Publicly listed TPG Telecom is making moves to execute a multi-year program to simplify its portfolio, rationalise products, increase digitisation and streamline internal systems and platforms.
This comes as the telco witnessed a revenue increase of 3 per cent to $2.7 billion, while net profit took a 48 per cent plunge from $167 million down to $48 million in the first half of the financial year ending 30 June.
The telco explained net profit in the previous year included a one-off tax benefit of $110 million arising from the recognition of capital tax losses in anticipation of its tower asset sale, which was completed in July 2022.
Excluding customer base amortisation and tax benefits disclosed in the prior corresponding period, net profit was $104 million in HY23 compared to $113 million in HY22.
Earnings before tax rose 12 per cent to $941 million, which TPG attributed to increasing its service revenue and maintaining cost discipline.
TPG CEO and managing director Iñaki Berroeta said streamlining its products, services and platforms will strengthen its ability to deliver value and simple connectivity services.
“Our focus on executing against our growth and transformation priorities has produced another set of solid results,” Berroeta said.
“We expect to deliver a strong full-year performance as we drive growth across the business, accelerate simplification for our customers and deliver value to shareholders.”
From FY27 onwards, the program is expected to deliver net cash benefits of about $140 million per annum compared to FY23, split evenly across capital expenditure saves and EBITDA gains from improved gross margin and lower operating costs.
The operating cost impact of the program will be about $15 million to $20 million per annum in each FY24 and FY25.
TPG’s enterprise, government and wholesale business recorded revenue of $557 million including underlying growth of 3.1 per cent. For the first time, this includes the wholesale revenue from Vision Network. The underlying growth was also underpinned by the uptake of its on-net Fast Fibre and NBN Enterprise Ethernet solutions, with new customers including Village Roadshow and Healius.

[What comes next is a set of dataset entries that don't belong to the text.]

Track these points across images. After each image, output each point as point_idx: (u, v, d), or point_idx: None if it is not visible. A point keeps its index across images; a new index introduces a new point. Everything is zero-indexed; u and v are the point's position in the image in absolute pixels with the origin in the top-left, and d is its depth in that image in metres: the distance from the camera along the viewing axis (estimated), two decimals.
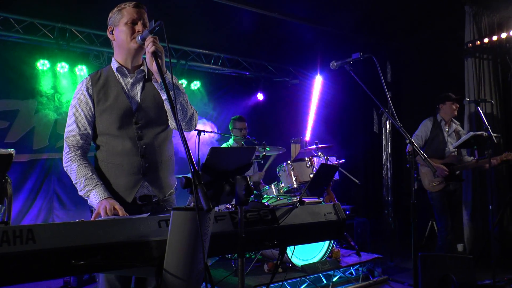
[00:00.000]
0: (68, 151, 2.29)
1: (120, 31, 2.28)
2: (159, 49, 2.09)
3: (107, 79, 2.34)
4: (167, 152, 2.42)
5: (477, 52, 6.32)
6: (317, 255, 4.74)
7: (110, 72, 2.36)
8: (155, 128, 2.35)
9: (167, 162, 2.42)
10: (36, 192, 5.65)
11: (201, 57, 7.34)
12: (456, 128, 5.31)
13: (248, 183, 1.74)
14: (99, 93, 2.29)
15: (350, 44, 7.58)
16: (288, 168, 5.12)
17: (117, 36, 2.31)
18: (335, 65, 3.26)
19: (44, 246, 1.50)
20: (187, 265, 1.67)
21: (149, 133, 2.32)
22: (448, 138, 5.23)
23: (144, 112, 2.32)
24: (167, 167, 2.40)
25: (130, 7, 2.28)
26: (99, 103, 2.29)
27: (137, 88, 2.36)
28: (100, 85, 2.31)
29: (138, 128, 2.30)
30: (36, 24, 5.71)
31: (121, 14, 2.28)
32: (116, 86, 2.32)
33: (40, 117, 5.81)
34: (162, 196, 2.37)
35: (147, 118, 2.32)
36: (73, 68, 5.93)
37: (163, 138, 2.39)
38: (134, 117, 2.30)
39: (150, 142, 2.32)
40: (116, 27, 2.31)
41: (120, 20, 2.28)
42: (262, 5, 6.35)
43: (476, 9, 6.30)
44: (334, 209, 2.33)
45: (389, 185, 7.83)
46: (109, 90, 2.31)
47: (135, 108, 2.32)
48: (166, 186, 2.40)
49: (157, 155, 2.34)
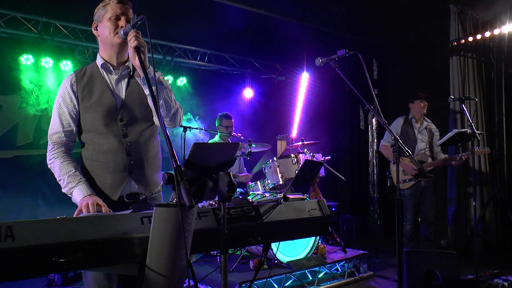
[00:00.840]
0: (51, 148, 2.26)
1: (104, 27, 2.26)
2: (141, 43, 2.08)
3: (92, 75, 2.31)
4: (152, 149, 2.40)
5: (462, 50, 6.40)
6: (302, 252, 4.76)
7: (95, 68, 2.33)
8: (140, 125, 2.33)
9: (153, 159, 2.40)
10: (20, 189, 5.56)
11: (187, 53, 7.31)
12: (428, 126, 5.42)
13: (231, 179, 1.73)
14: (84, 90, 2.27)
15: (337, 41, 7.60)
16: (274, 164, 5.13)
17: (101, 32, 2.29)
18: (320, 61, 3.27)
19: (24, 243, 1.48)
20: (169, 261, 1.66)
21: (134, 130, 2.30)
22: (418, 135, 5.36)
23: (129, 109, 2.30)
24: (153, 164, 2.38)
25: (114, 2, 2.26)
26: (83, 100, 2.26)
27: (122, 85, 2.34)
28: (84, 81, 2.28)
29: (123, 126, 2.27)
30: (19, 18, 5.61)
31: (105, 9, 2.26)
32: (100, 83, 2.29)
33: (24, 113, 5.72)
34: (149, 194, 2.35)
35: (132, 115, 2.30)
36: (57, 63, 5.84)
37: (149, 135, 2.37)
38: (119, 114, 2.28)
39: (135, 140, 2.30)
40: (100, 23, 2.28)
41: (104, 15, 2.26)
42: (249, 2, 6.33)
43: (461, 8, 6.37)
44: (319, 205, 2.34)
45: (375, 182, 7.89)
46: (94, 87, 2.28)
47: (120, 105, 2.29)
48: (153, 183, 2.38)
49: (142, 153, 2.32)
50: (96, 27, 2.31)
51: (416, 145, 5.30)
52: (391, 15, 6.91)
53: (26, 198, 5.64)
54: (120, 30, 2.21)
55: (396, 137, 2.83)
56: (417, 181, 5.21)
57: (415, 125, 5.39)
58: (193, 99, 7.57)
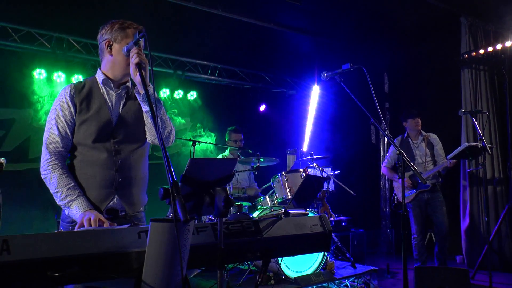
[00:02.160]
0: (48, 159, 2.24)
1: (121, 50, 2.25)
2: (143, 60, 2.09)
3: (91, 90, 2.32)
4: (142, 169, 2.42)
5: (473, 63, 6.33)
6: (310, 267, 4.70)
7: (95, 83, 2.35)
8: (132, 144, 2.35)
9: (141, 180, 2.41)
10: (31, 202, 5.61)
11: (197, 68, 7.36)
12: (426, 137, 5.57)
13: (227, 194, 1.72)
14: (82, 103, 2.28)
15: (347, 55, 7.59)
16: (282, 179, 5.10)
17: (116, 53, 2.28)
18: (325, 75, 3.28)
19: (19, 257, 1.48)
20: (165, 276, 1.65)
21: (126, 149, 2.32)
22: (415, 151, 5.55)
23: (123, 127, 2.32)
24: (140, 184, 2.39)
25: (134, 28, 2.28)
26: (80, 113, 2.27)
27: (119, 103, 2.36)
28: (83, 94, 2.29)
29: (116, 143, 2.29)
30: (33, 33, 5.75)
31: (125, 33, 2.26)
32: (99, 98, 2.31)
33: (36, 126, 5.81)
34: (132, 212, 2.35)
35: (126, 133, 2.32)
36: (69, 78, 5.95)
37: (139, 155, 2.38)
38: (113, 131, 2.30)
39: (126, 157, 2.31)
40: (116, 44, 2.27)
41: (124, 39, 2.25)
42: (259, 16, 6.38)
43: (472, 20, 6.33)
44: (320, 221, 2.31)
45: (387, 196, 7.80)
46: (92, 101, 2.30)
47: (115, 122, 2.31)
48: (137, 202, 2.38)
49: (132, 171, 2.33)
50: (110, 45, 2.28)
51: (415, 161, 5.47)
52: (402, 28, 6.90)
53: (37, 210, 5.68)
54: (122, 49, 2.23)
55: (402, 152, 2.81)
56: (418, 193, 5.36)
57: (411, 142, 5.60)
58: (203, 113, 7.60)
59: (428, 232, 6.52)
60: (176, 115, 7.33)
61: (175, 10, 5.88)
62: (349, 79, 3.40)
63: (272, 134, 8.28)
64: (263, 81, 8.20)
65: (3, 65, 5.64)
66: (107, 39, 2.29)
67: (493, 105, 6.34)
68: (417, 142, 5.56)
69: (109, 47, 2.30)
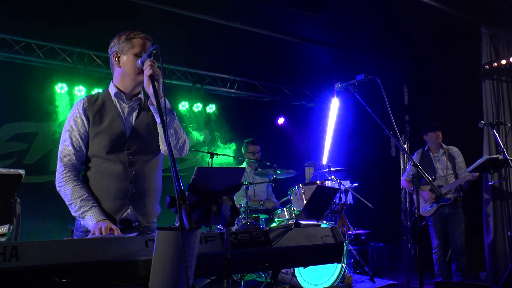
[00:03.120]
0: (62, 171, 2.30)
1: (128, 60, 2.31)
2: (156, 72, 2.12)
3: (104, 103, 2.37)
4: (155, 180, 2.43)
5: (495, 74, 6.20)
6: (328, 280, 4.63)
7: (107, 96, 2.40)
8: (146, 156, 2.37)
9: (155, 190, 2.43)
10: (51, 213, 5.70)
11: (216, 81, 7.43)
12: (447, 150, 5.51)
13: (234, 203, 1.72)
14: (95, 116, 2.32)
15: (366, 67, 7.54)
16: (299, 191, 5.07)
17: (124, 64, 2.33)
18: (339, 86, 3.27)
19: (27, 263, 1.50)
20: (171, 285, 1.65)
21: (140, 160, 2.34)
22: (436, 164, 5.48)
23: (136, 139, 2.34)
24: (153, 195, 2.41)
25: (139, 37, 2.32)
26: (94, 125, 2.31)
27: (132, 115, 2.40)
28: (96, 107, 2.34)
29: (130, 154, 2.32)
30: (56, 49, 5.91)
31: (130, 43, 2.31)
32: (112, 111, 2.35)
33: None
34: (145, 223, 2.36)
35: (139, 145, 2.35)
36: (90, 91, 6.08)
37: (153, 166, 2.40)
38: (127, 143, 2.32)
39: (140, 169, 2.33)
40: (123, 55, 2.33)
41: (130, 49, 2.31)
42: (277, 29, 6.42)
43: (493, 30, 6.22)
44: (332, 232, 2.28)
45: (407, 210, 7.65)
46: (105, 114, 2.34)
47: (129, 134, 2.34)
48: (150, 213, 2.39)
49: (146, 182, 2.35)
50: (118, 58, 2.35)
51: (436, 175, 5.40)
52: (421, 39, 6.84)
53: (56, 222, 5.75)
54: (137, 61, 2.27)
55: (416, 163, 2.77)
56: (439, 207, 5.27)
57: (431, 155, 5.53)
58: (222, 125, 7.63)
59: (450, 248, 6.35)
60: (194, 130, 7.39)
61: (194, 23, 5.97)
62: (367, 91, 3.38)
63: (290, 147, 8.25)
64: (282, 94, 8.21)
65: (27, 79, 5.80)
66: (115, 52, 2.35)
67: None
68: (438, 155, 5.50)
69: (117, 59, 2.36)
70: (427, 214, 5.35)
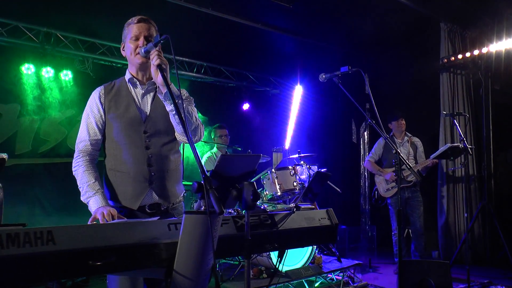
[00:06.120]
0: (77, 156, 2.36)
1: (127, 48, 2.40)
2: (163, 61, 2.17)
3: (119, 89, 2.42)
4: (174, 161, 2.47)
5: (452, 67, 6.63)
6: (300, 261, 4.86)
7: (123, 82, 2.45)
8: (163, 138, 2.41)
9: (174, 172, 2.45)
10: (18, 198, 5.56)
11: (184, 65, 7.41)
12: (410, 139, 5.87)
13: (255, 188, 1.84)
14: (110, 102, 2.37)
15: (329, 56, 7.74)
16: (272, 176, 5.23)
17: (126, 52, 2.43)
18: (324, 77, 3.42)
19: (63, 247, 1.56)
20: (196, 266, 1.76)
21: (157, 143, 2.38)
22: (400, 148, 5.79)
23: (153, 122, 2.38)
24: (173, 176, 2.44)
25: (134, 23, 2.38)
26: (109, 111, 2.36)
27: (147, 99, 2.44)
28: (112, 94, 2.39)
29: (147, 137, 2.36)
30: (21, 27, 5.68)
31: (128, 30, 2.39)
32: (127, 96, 2.40)
33: (23, 121, 5.74)
34: (169, 204, 2.41)
35: (156, 128, 2.39)
36: (58, 73, 5.90)
37: (170, 148, 2.44)
38: (143, 127, 2.36)
39: (157, 152, 2.37)
40: (125, 43, 2.42)
41: (127, 36, 2.39)
42: (247, 16, 6.48)
43: (451, 26, 6.62)
44: (328, 214, 2.46)
45: (366, 194, 8.05)
46: (120, 99, 2.38)
47: (145, 118, 2.38)
48: (172, 195, 2.43)
49: (164, 164, 2.39)
50: (123, 47, 2.44)
51: None
52: (383, 31, 7.13)
53: (24, 206, 5.62)
54: (139, 49, 2.32)
55: (397, 151, 2.98)
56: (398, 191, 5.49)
57: (396, 140, 5.85)
58: None
59: (406, 229, 6.79)
60: None
61: (163, 8, 5.90)
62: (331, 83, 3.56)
63: (257, 132, 8.39)
64: (247, 80, 8.31)
65: None
66: (122, 43, 2.46)
67: (469, 108, 6.66)
68: (402, 142, 5.84)
69: (123, 49, 2.45)
70: (388, 195, 5.70)
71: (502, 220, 5.88)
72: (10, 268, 1.46)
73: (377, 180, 5.94)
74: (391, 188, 5.68)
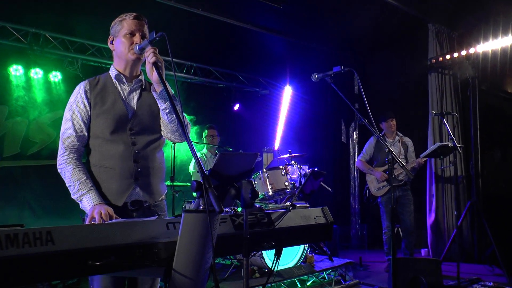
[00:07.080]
0: (63, 153, 2.30)
1: (120, 42, 2.36)
2: (159, 59, 2.16)
3: (105, 84, 2.39)
4: (158, 159, 2.47)
5: (440, 67, 6.71)
6: (292, 260, 4.88)
7: (108, 78, 2.42)
8: (149, 136, 2.40)
9: (158, 169, 2.46)
10: (7, 200, 5.50)
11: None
12: (401, 139, 5.93)
13: (253, 187, 1.85)
14: (96, 97, 2.34)
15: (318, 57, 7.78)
16: (263, 176, 5.24)
17: (117, 47, 2.39)
18: (316, 77, 3.44)
19: (63, 247, 1.55)
20: (196, 264, 1.76)
21: (143, 140, 2.37)
22: (392, 148, 5.73)
23: (139, 119, 2.38)
24: (158, 173, 2.45)
25: (130, 19, 2.36)
26: (95, 107, 2.33)
27: (133, 96, 2.42)
28: (98, 89, 2.36)
29: (132, 134, 2.35)
30: (8, 28, 5.62)
31: (121, 25, 2.36)
32: (113, 92, 2.37)
33: (12, 123, 5.69)
34: (153, 202, 2.41)
35: (142, 125, 2.38)
36: (47, 74, 5.85)
37: (156, 146, 2.44)
38: (129, 123, 2.35)
39: (143, 148, 2.37)
40: (116, 38, 2.38)
41: (120, 31, 2.35)
42: (236, 16, 6.49)
43: (439, 27, 6.70)
44: (323, 213, 2.48)
45: (356, 193, 8.11)
46: (107, 95, 2.36)
47: (131, 114, 2.37)
48: (157, 192, 2.44)
49: (149, 161, 2.39)
50: (112, 41, 2.41)
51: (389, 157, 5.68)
52: (372, 32, 7.19)
53: (13, 209, 5.57)
54: (135, 46, 2.31)
55: (390, 149, 3.02)
56: (389, 190, 5.64)
57: (387, 139, 5.91)
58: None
59: (396, 227, 6.86)
60: None
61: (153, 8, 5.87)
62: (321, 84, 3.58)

In August, Vocus made an offer of about $6.3 billion to acquire certain assets, which Berroeta indicated it was still considering in line with its shareholder commitment to value.
The telco said it saw a net increase in mobile subscribers during the six months to June, of 39,000, making it a total of 5.32 million mobile customers at the end of the first half. Average revenue per user (ARPU) increased 2.8 per cent to $33 per month, driven by a 6.2 per cent increase in postpaid ARPU to $44.60 per month, reflecting the benefits of TPG’s refreshed pricing plans introduced earlier this year.
Total fixed customer base dropped 43,000 to 2.18 million as the telco focused on improving margins.
Take up of TPG’s fixed wireless services continued to grow with the addition of 38,000 new subscribers, taking the total customer base up 209,000.
Earlier this month, TPG, along with Telstra, came out and declared they will not appeal the Australian Competition Tribunal’s decision to reject their proposed regional network sharing deal.
TPG said it will not seek a judicial review of the determination. It added that it will keep looking for commercial options to expand its mobile network and will “advocate for sensible policy reform for improved connectivity in regional Australia”.